今朝は久しぶりに晴れた。明るくなっていく東の空を見ていて、日の出の時間も早まりだしたことに気がつく。
今がいちばん寒い頃だけれど、冬の残りは少ない。

朝刊で最新の国内文学の時評を読む。「群像」がおもしろそうだ。

ところでここ二、三日、「作品の古さ」とはなんだろうとかそういうことを考えている。
たまたまみつけた昭和39年の世界文学全集の訳文に「古くささ」ばかりが感じられて、そしてとても「読みにくい」と感じたことが原因なのかもしれない。

だけどその前に読んでいた谷崎潤一郎の「春琴抄」や「蘆刈」には全然古さを感じなかった。「蘆刈」などは句読点の極端に少ない古来の日本文学の「書き方」を採用しているのだけれど、むしろ新しさを感じていた。短いセンテンスで積み上げていくスタイルに慣れきってしまっているからだろうか。

谷崎の作品だって書かれたのは古い。だけど新しい。
何故だろう…。

詩でも言い回しが古いと感じるのは近代詩の訳詞に多く、それよりも以前に書かれた俳句や短歌には全然古さを感じない。

いや古いから悪いのではなくて、問題なのはとにかく「読みづらい」こと。読んでいるという感覚が希薄なことなんだ。

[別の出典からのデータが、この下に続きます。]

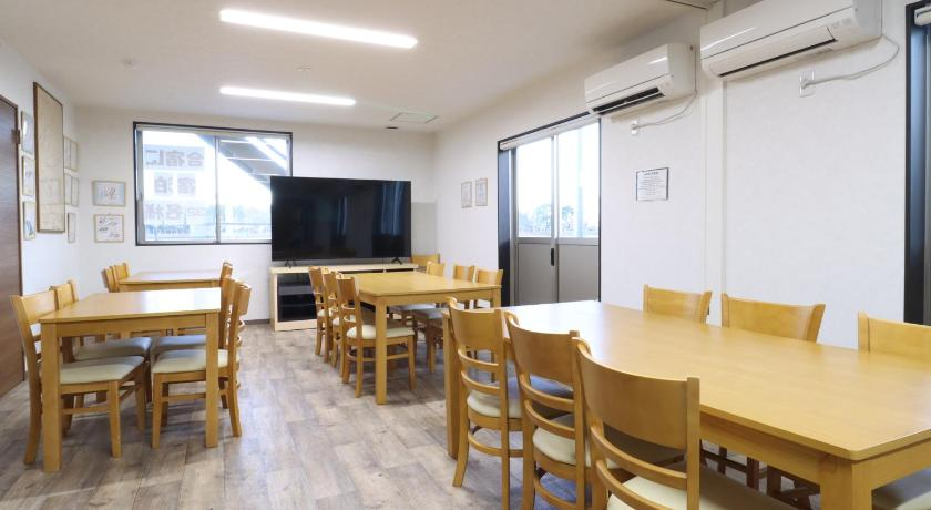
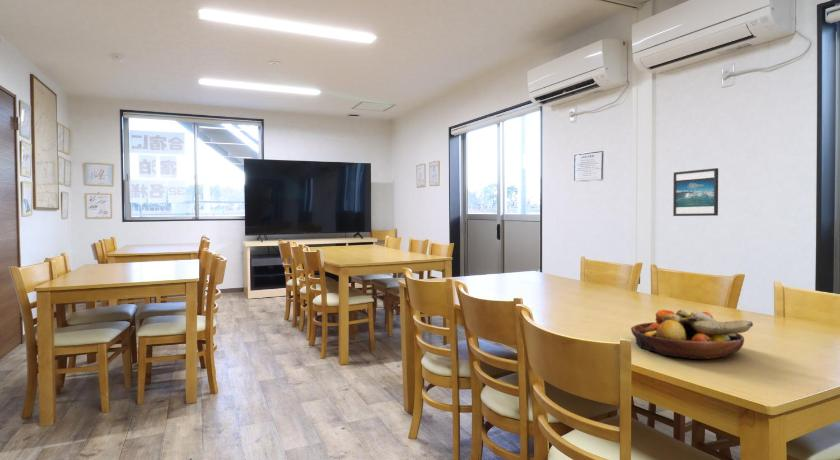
+ fruit bowl [630,308,754,360]
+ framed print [672,167,719,217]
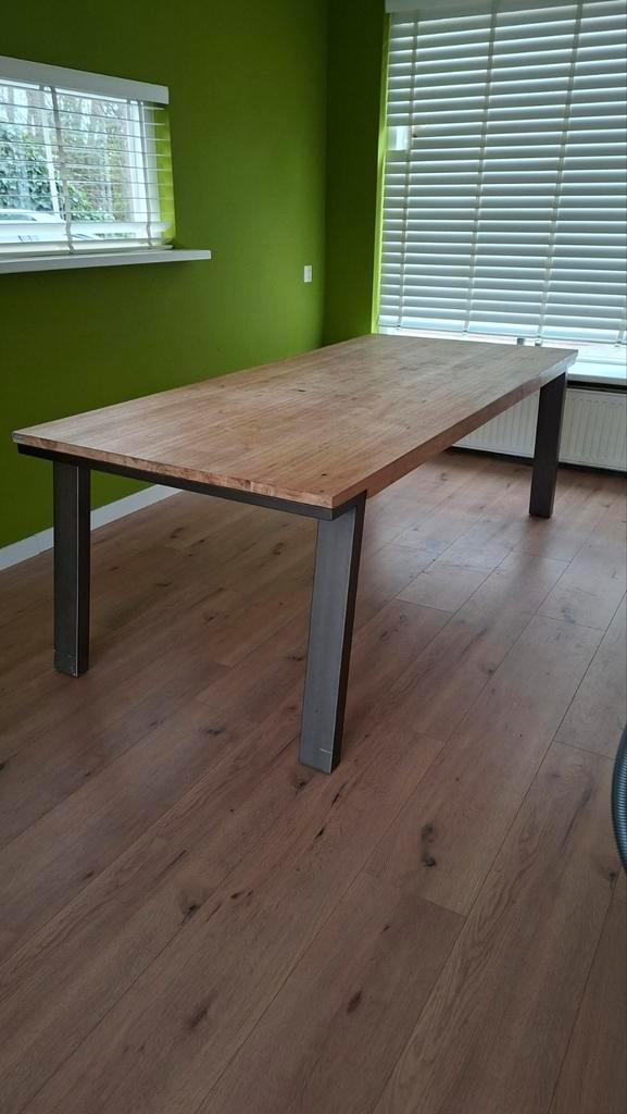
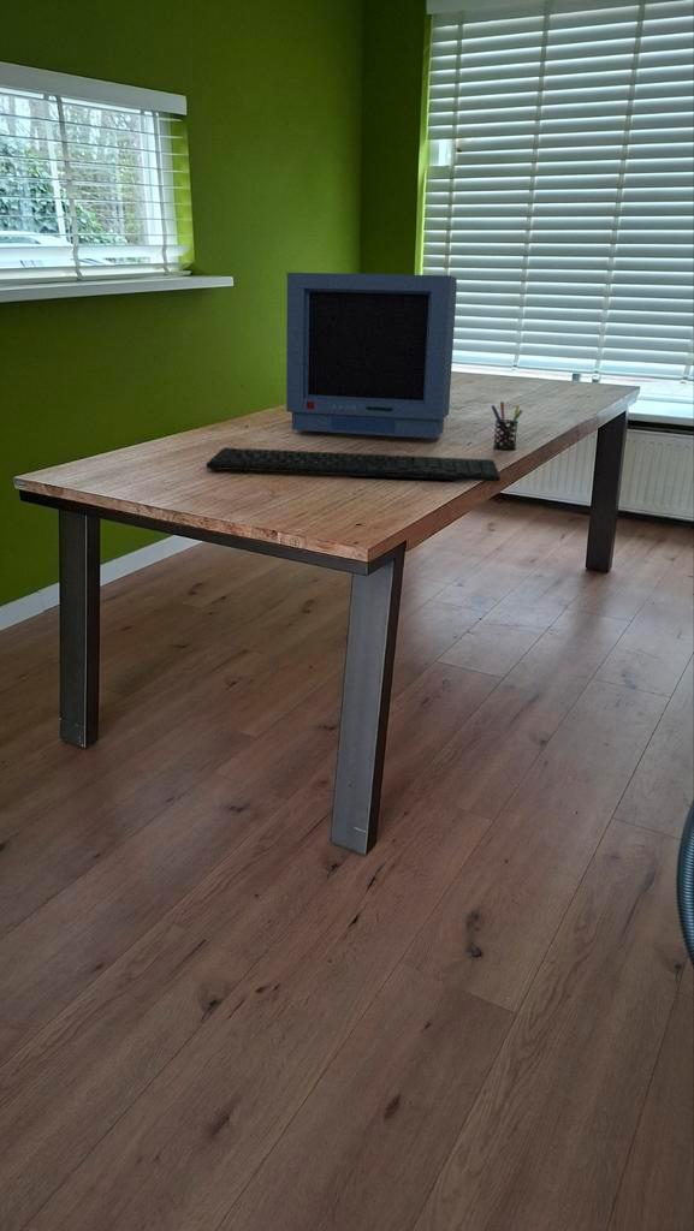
+ keyboard [204,447,502,483]
+ pen holder [491,400,523,451]
+ monitor [285,272,458,440]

保坂さんの「書きあぐ」に、小説の場合、その小説が「今を生きている」ものは古くならないとあったように思う。
「小説の中の今」ということだろう。チェーホフもしかり、ドストエフスキーも…。だけどそれを「古い日本語」で訳されたらどうだろう。

古く感じるのは「訳」だからなのか。外国文学はある期間が過ぎると「新訳」が必要なのだろうか。
そういえば外国文学ではないけれど古典の「源氏物語」は何度か口語に置き換えられた版がでている。しかし明治以降のものしかぼくはしらない。
江戸時代にはなかったのだろうか。
実は今、古典で「伊勢物語」を読んでいるのだけれど、解説によればひろく庶民にまで読まれていたのはこちらのほうだという。確かに「源氏」は美しいけれど、下世話な(ともいえるんじゃないか)「伊勢」のほうが生き生きしているように思える。「読める」のだ。

それとも古典になってしまうと今や完全に「違う言語」だから新鮮なのだろうか。

ぼくは若い人のようにはもはや書けないけれど、若い人にはできなくてぼくらか、ぼくらより上の世代にできる「今」の書き方もあるはずだと思う。
と、思うのだけれども古典に傾倒した頃の谷崎、あるいは能の脚本の骨格、古典の物語口調にとてもひかれている現在である。

「今を生きる」小説、詩を模索しています。